The Captain released my head.

“What have you done?” it squealed.

I stumbled back, expecting to hit the barrier, instead passing through empty space. Blood coursed from my head where the demon’s fingernails had penetrated deep. The Captain roared, a sound of terror and remorse that reverberated through the room.

“I have failed, I have failed, I have failed.” The Captain shook its head like a dog. “Oh, the Lord will punish me. He will punish me. There is one hope to escape him.
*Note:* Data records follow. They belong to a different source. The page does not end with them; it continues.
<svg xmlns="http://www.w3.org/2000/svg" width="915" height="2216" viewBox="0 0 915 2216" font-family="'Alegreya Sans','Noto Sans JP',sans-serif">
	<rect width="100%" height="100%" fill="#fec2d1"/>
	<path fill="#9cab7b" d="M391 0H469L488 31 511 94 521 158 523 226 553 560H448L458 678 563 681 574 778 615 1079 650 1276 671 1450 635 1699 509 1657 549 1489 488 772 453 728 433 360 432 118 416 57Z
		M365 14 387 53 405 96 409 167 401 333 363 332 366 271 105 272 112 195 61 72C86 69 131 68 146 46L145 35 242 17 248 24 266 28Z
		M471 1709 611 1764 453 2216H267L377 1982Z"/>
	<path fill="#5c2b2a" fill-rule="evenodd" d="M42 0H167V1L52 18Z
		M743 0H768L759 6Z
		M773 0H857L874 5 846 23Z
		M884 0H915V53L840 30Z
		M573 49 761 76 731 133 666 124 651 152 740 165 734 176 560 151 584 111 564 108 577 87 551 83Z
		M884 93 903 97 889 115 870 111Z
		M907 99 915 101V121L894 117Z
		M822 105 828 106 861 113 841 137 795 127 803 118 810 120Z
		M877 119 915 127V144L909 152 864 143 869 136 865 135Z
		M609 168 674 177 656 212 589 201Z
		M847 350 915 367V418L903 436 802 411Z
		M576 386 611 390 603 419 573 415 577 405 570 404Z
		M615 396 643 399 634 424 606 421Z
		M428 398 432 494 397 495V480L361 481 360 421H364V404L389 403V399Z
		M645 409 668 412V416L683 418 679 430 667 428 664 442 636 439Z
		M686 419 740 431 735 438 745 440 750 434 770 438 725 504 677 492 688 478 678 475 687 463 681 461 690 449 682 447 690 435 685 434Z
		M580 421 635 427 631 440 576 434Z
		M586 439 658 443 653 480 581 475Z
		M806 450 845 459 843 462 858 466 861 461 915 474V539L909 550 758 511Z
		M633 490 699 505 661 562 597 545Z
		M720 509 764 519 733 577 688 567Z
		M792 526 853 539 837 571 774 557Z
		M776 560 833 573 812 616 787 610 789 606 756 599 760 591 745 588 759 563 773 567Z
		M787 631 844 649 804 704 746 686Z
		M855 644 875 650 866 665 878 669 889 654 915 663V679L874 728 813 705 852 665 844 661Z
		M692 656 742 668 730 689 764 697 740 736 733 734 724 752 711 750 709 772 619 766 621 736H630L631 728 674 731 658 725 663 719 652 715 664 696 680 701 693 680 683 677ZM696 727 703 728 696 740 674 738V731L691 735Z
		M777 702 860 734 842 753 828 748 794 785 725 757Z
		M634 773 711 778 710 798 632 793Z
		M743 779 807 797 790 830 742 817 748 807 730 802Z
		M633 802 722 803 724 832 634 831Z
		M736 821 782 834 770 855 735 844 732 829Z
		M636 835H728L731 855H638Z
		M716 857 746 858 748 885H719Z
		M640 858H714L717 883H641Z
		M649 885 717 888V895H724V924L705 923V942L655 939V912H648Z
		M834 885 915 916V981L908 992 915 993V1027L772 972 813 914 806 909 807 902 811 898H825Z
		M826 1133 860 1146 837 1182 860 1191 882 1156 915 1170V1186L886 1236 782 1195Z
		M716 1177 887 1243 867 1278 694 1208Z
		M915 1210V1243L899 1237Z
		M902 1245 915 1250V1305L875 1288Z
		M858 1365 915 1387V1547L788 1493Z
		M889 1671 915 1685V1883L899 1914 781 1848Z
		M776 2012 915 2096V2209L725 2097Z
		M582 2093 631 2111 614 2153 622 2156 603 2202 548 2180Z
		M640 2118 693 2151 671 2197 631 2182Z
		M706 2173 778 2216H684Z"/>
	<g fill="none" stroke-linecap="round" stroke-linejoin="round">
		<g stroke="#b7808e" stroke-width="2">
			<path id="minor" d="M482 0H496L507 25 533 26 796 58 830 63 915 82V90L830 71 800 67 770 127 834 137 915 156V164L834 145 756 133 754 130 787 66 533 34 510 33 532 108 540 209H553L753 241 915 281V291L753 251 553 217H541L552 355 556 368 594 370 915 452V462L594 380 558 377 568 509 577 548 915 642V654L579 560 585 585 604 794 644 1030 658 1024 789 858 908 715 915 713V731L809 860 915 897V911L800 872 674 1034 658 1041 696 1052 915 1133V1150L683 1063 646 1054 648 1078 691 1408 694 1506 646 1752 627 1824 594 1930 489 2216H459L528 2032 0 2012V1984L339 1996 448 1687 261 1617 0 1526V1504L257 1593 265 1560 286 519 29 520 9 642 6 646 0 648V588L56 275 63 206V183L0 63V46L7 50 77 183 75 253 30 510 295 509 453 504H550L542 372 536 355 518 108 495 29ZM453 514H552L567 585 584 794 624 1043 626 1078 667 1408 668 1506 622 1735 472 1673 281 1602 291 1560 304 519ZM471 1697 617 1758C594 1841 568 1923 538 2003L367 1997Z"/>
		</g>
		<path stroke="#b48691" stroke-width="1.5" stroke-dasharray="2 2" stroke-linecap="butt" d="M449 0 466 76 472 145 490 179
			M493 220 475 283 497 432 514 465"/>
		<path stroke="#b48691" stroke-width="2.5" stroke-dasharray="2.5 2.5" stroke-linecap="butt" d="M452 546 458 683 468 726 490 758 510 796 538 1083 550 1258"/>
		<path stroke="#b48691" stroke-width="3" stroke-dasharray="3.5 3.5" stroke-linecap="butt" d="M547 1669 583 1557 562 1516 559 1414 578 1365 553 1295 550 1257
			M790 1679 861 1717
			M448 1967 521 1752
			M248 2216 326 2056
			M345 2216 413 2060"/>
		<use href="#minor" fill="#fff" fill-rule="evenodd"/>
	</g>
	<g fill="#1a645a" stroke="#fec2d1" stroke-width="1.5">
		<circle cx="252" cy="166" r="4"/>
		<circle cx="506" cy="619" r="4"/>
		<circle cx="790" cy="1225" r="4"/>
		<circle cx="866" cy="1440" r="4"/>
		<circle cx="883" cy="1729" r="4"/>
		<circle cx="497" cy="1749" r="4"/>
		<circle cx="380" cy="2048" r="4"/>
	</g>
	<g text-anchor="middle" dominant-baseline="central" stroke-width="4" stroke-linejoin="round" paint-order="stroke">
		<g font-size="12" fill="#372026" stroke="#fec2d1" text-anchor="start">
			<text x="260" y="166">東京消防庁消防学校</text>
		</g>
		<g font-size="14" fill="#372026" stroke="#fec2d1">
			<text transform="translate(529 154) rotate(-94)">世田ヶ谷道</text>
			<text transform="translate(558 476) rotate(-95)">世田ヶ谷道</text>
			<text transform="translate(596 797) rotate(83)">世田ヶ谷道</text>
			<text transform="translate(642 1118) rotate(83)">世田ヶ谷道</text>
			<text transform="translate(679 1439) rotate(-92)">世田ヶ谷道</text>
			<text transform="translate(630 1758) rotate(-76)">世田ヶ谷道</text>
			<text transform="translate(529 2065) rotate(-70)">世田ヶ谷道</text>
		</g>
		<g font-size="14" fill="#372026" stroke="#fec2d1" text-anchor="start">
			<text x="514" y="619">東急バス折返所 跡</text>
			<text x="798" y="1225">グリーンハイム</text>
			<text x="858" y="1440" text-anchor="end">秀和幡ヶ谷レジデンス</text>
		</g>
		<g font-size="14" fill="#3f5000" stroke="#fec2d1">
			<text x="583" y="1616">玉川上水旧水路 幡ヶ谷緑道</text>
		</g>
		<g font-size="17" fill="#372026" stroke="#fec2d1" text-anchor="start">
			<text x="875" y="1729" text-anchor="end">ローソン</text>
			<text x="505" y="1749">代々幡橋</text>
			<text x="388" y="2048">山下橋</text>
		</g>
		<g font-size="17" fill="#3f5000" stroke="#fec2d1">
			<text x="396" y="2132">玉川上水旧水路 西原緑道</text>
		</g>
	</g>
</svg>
Only Morningstar may reach through the Gate of Death and bring me back.” It stopped shaking. “Oh, you have triumphed today, child of Paimon. But the game is endless and so are the players. Remember that.”

I won’t forget, I thought.

The Captain examined its claws, giggled, and skewered itself through the head in an explosion of gore. The demon sank to its knees. Its chest heaved in what must have been a silent laugh until the Captain stopped moving completely.

People emerged from their hiding spots. Even the mad ones ventured forward. A half-dozen men and women gathered around the demon, maintaining a healthy distance. The Amelies held each other tightly.

Everyone was looking at where I sat, beyond the perimeter of the timeless loop.